Aim of the task:
Print out the lines in the entries word for word, leaving the pictures out.

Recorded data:
****************************************

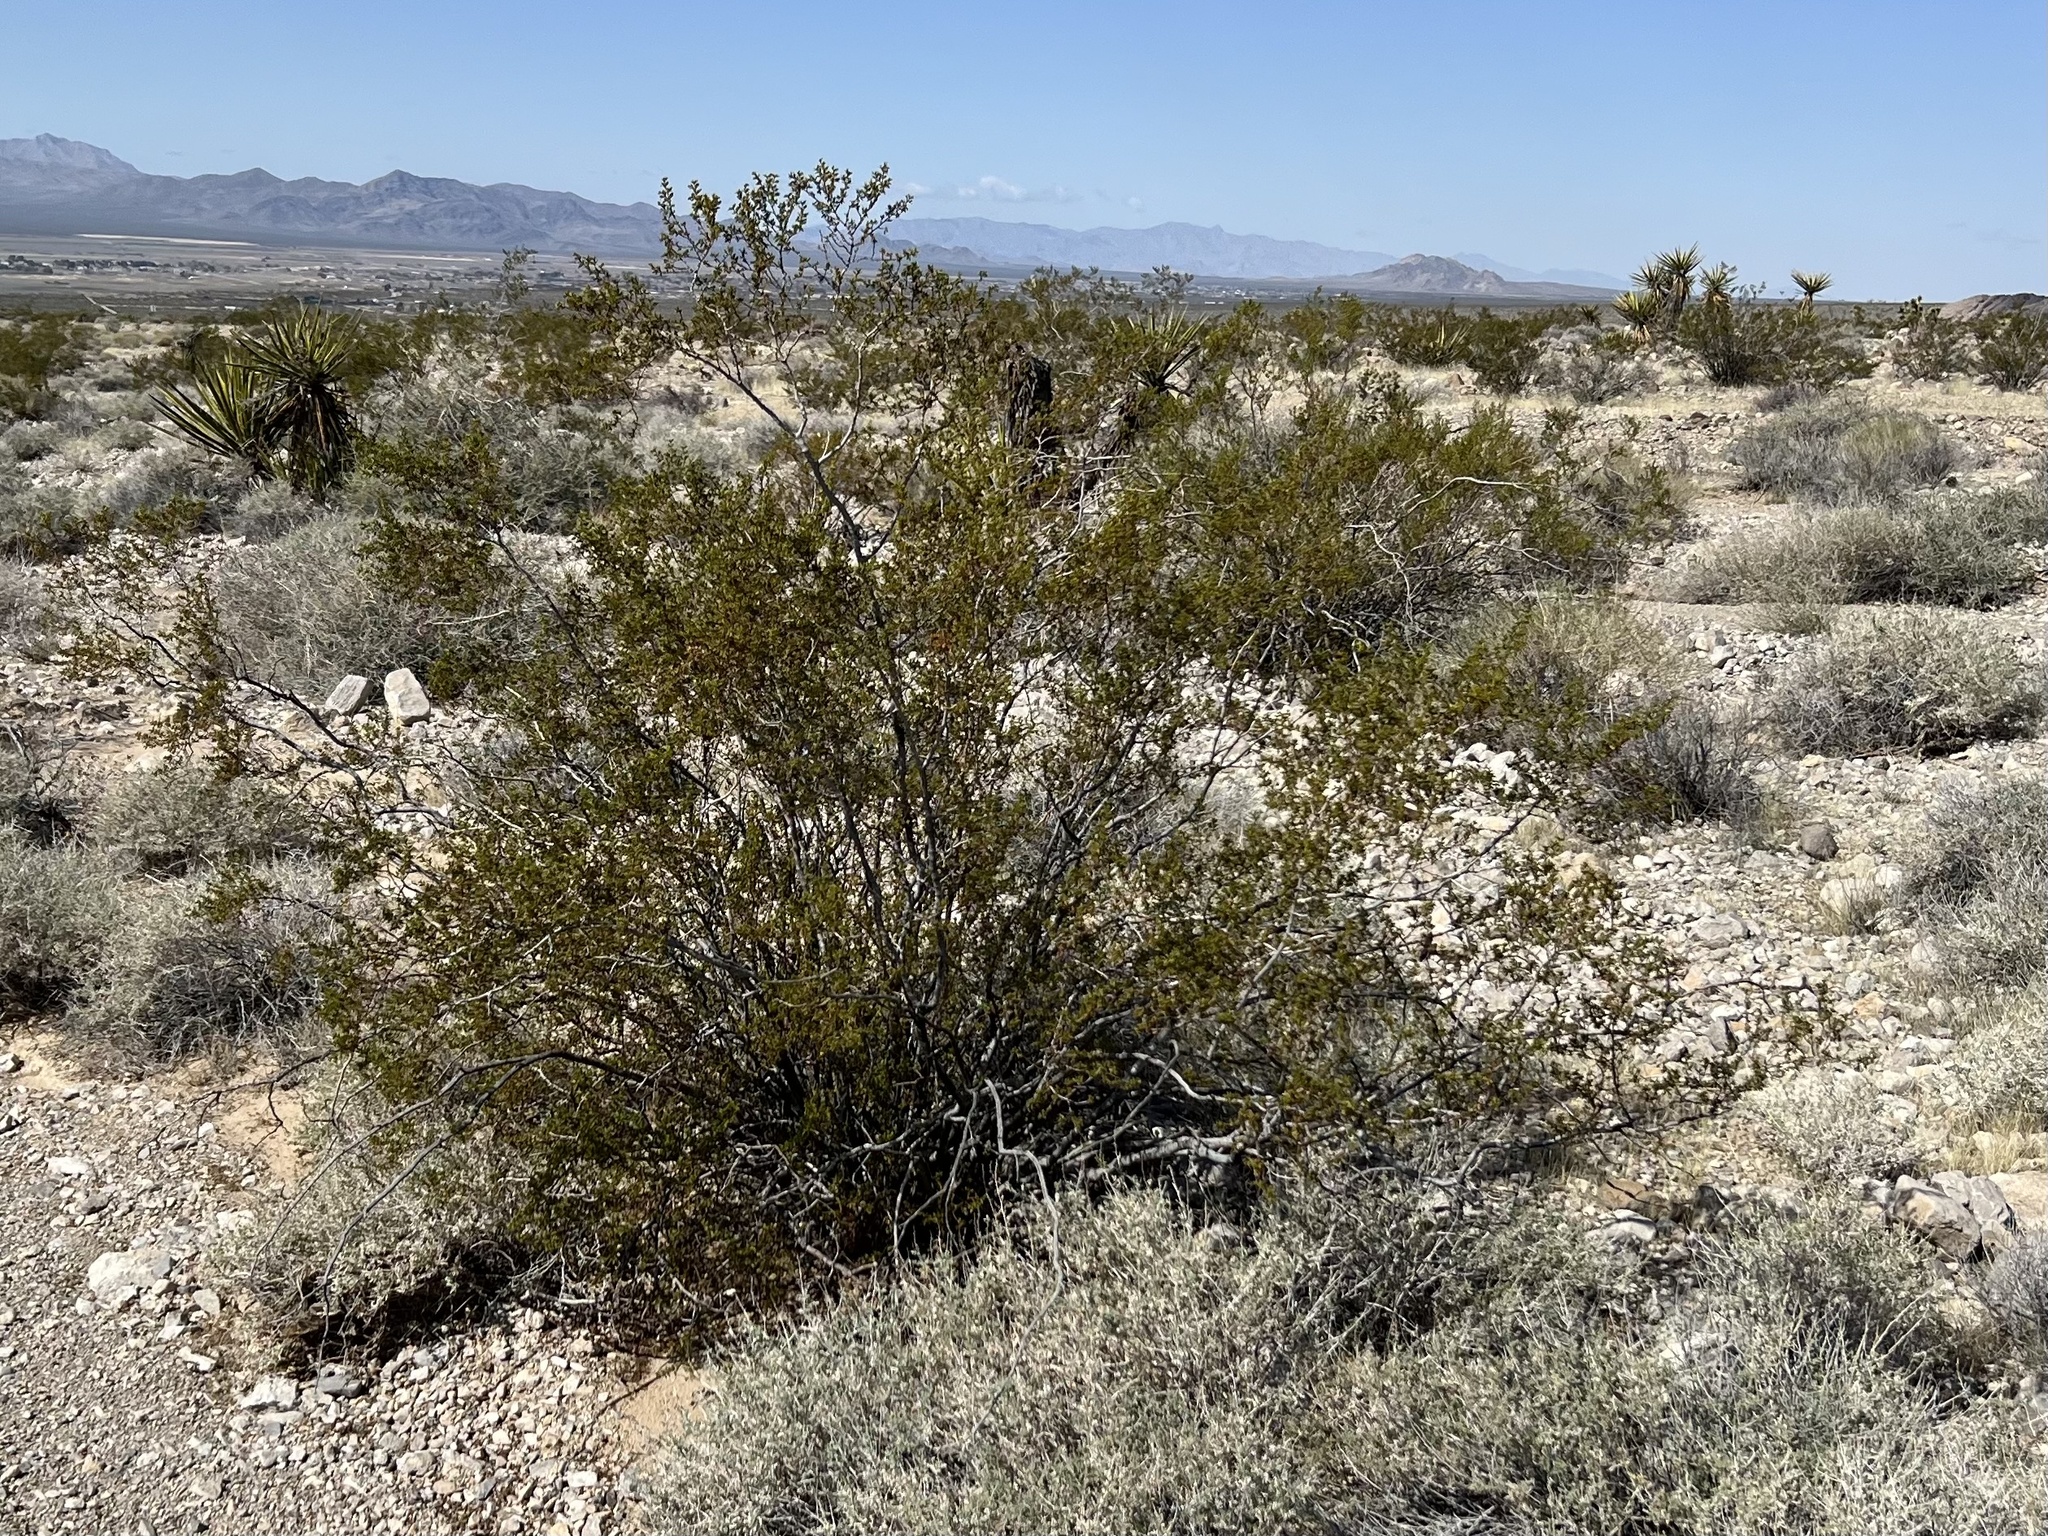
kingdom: Plantae
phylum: Tracheophyta
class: Magnoliopsida
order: Zygophyllales
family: Zygophyllaceae
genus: Larrea
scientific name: Larrea tridentata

****************************************

Response for this exercise:
kingdom: Plantae
phylum: Tracheophyta
class: Magnoliopsida
order: Zygophyllales
family: Zygophyllaceae
genus: Larrea
scientific name: Larrea tridentata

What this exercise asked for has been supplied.